One thing I really enjoy about Seattle, the city, is its vivaciousness. I take the 44/43 busses to work in the morning because I don't have to transfer and can people watch, read the paper, catch up on calls. I take the 11 and 18 home at night so I can stroll thru the city which is full of people, every night, until relatively late at night. There are tourists posing, smiling as their friends click photos. There are people selling newspapers and more recently Girl Scout cookies. Women walking by with white Macy bags, red stars blazing, with their new purchases. Pike Place Market's red neon sign punctures the sky line, right in one's sigh line, inviting you to glance into the Sound behind it. There are street musicians (not too many), a couple of crazies and throngs of people leaving work, going to work, milling about, loitering. Its alive and has a pulse that flows in rhythm with the traffic signals allowing the people to criss cross through the city.

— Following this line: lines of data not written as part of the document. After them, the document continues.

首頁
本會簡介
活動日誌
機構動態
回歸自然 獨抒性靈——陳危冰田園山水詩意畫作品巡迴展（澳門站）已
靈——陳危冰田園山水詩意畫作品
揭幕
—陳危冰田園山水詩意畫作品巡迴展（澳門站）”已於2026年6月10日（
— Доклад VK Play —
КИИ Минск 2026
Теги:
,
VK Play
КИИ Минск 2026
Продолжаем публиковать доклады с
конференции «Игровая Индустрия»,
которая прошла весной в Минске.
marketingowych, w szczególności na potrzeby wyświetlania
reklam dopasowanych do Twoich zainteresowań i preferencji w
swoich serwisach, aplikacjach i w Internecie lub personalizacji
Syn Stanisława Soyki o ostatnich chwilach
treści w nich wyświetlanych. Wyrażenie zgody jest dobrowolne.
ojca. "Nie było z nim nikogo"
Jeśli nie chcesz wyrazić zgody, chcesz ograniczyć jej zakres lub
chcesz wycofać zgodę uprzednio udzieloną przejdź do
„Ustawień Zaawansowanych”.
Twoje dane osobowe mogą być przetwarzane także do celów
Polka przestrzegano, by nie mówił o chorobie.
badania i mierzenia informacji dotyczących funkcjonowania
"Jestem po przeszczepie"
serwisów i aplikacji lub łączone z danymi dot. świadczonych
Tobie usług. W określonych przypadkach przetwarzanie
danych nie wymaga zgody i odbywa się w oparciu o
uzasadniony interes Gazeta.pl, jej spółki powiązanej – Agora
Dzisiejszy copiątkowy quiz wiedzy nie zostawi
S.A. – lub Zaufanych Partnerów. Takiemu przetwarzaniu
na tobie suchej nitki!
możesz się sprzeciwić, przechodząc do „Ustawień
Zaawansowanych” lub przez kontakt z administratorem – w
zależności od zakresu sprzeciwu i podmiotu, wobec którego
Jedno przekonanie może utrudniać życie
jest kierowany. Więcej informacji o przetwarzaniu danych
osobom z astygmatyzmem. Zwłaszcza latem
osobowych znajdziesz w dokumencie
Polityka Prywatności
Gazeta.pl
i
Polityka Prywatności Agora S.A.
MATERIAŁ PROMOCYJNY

This weekend I shopped for some "tokens" of Seattle for the 10 people I'm going to get to see, outside my family, the one day I'll be in Cleveland. I was looking for the usual suspects; smoked salmon, coffee, chocolates, and rain - all the things that make Seattle famous. I got some other great ideas (including local hipster art) along the way and am now trying to figure out how to carry all of this home without loosing anything to airport travel.

I also spend a great deal of the weekend lost - which is something I do quite a bit of here in Seattle. I completely missed the gallery where a friend of mine was having an art opening. I was walking down Pike and kept walking, sure it was around somewhere. I skipped into a corner shop and asked for the phone book figuring I could look it up. A woman informed me that I had been walking in the opposite direction and it was back the way I came - approximately 10 blocks. I did eventually find them and we succeed in having a great evening, discussing the roller derby (one of the stars was with us), paintings of cats (not my friend's art work - not even close), and our best waitresses ever (we had a great one at our after-the-opening-pub-dinner).

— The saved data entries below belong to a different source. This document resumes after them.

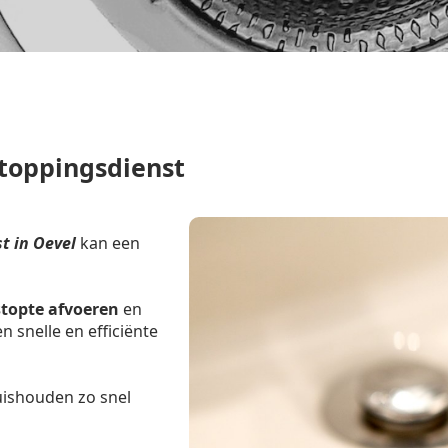
toppingsdienst
t in Oevel
kan een
stopte afvoeren
en
 snelle en efficiënte
uishouden zo snel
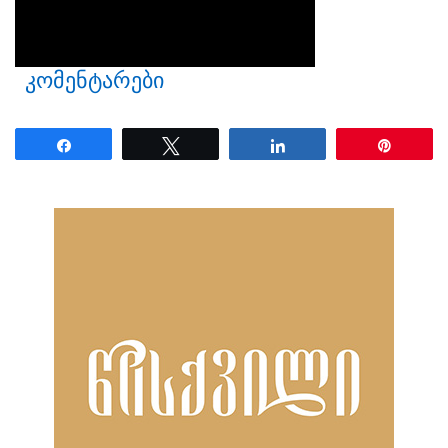
კომენტარები
Share
Tweet
Share
Pin
ნანახია: 13 ჯერ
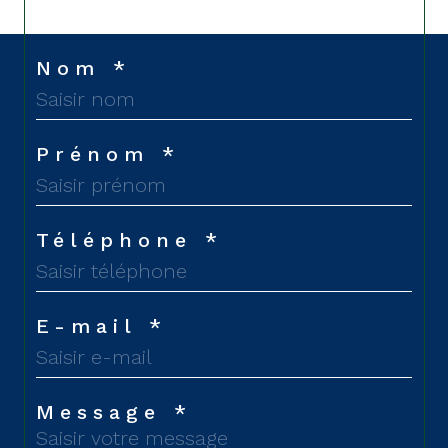
Nom *
Prénom *
Téléphone *
E-mail *
Message *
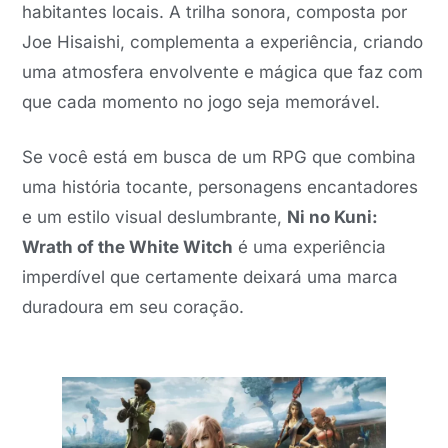
habitantes locais. A trilha sonora, composta por
Joe Hisaishi, complementa a experiência, criando
uma atmosfera envolvente e mágica que faz com
que cada momento no jogo seja memorável.
Se você está em busca de um RPG que combina
uma história tocante, personagens encantadores
e um estilo visual deslumbrante,
Ni no Kuni:
Wrath of the White Witch
é uma experiência
imperdível que certamente deixará uma marca
duradoura em seu coração.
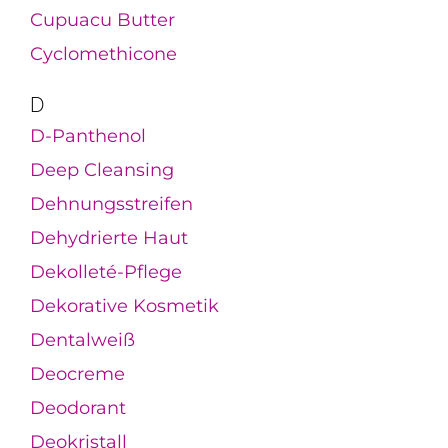
Cupuacu Butter
Cyclomethicone
D
D-Panthenol
Deep Cleansing
Dehnungsstreifen
Dehydrierte Haut
Dekolleté-Pflege
Dekorative Kosmetik
Dentalweiß
Deocreme
Deodorant
Deokristall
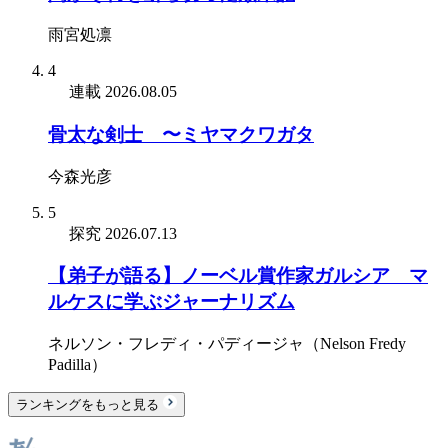
雨宮処凛
4
連載
2026.08.05
骨太な剣士 〜ミヤマクワガタ
今森光彦
5
探究
2026.07.13
【弟子が語る】ノーベル賞作家ガルシア゠マ
ルケスに学ぶジャーナリズム
ネルソン・フレディ・パディージャ（Nelson Fredy
Padilla）
ランキングをもっと見る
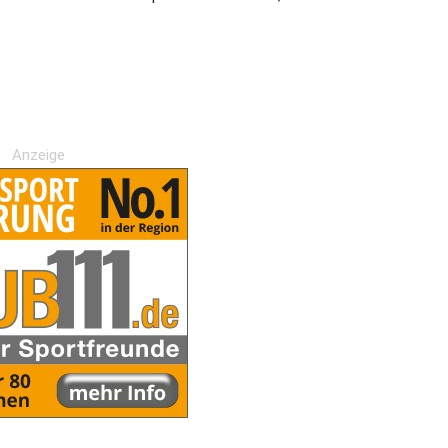
Anzeige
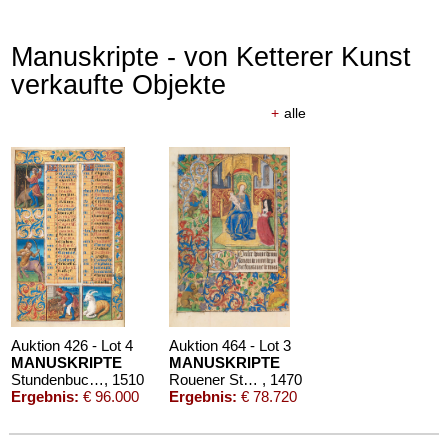
Manuskripte - von Ketterer Kunst
verkaufte Objekte
+
alle
Auktion 426 - Lot 4
Auktion 464 - Lot 3
MANUSKRIPTE
MANUSKRIPTE
Stundenbuch um 1500. Manuskript auf Pergament.
, 1510
Rouener Stundenbuch
, 1470
Ergebnis:
€ 96.000
Ergebnis:
€ 78.720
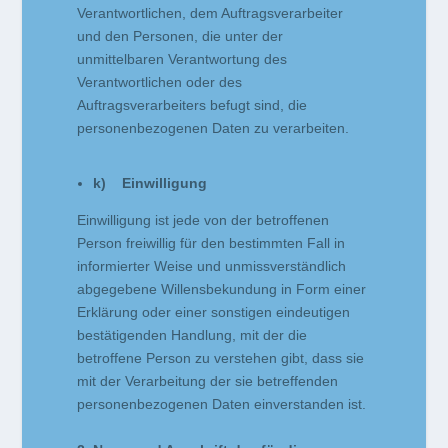
Verantwortlichen, dem Auftragsverarbeiter
und den Personen, die unter der
unmittelbaren Verantwortung des
Verantwortlichen oder des
Auftragsverarbeiters befugt sind, die
personenbezogenen Daten zu verarbeiten.
k) Einwilligung
Einwilligung ist jede von der betroffenen
Person freiwillig für den bestimmten Fall in
informierter Weise und unmissverständlich
abgegebene Willensbekundung in Form einer
Erklärung oder einer sonstigen eindeutigen
bestätigenden Handlung, mit der die
betroffene Person zu verstehen gibt, dass sie
mit der Verarbeitung der sie betreffenden
personenbezogenen Daten einverstanden ist.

I also lost friend's phone numbers. I was going to having lunch with out in Redmond (where I got my favorite 5 year old his 10 gallon cowboy hat) with a friend but didn't have his number on me. The phone company couldn't help and no one knew where the library was. I also lost the number for another friend I was supposed to meet for drinks before the art opening (but that didn't matter because I spent that time lost). Pygmy lost the information for the International Rescue Committee talk we were going to, making us an hour early to the event.

However, I did find $20 running after my bus Friday morning and thought that was pretty lucky.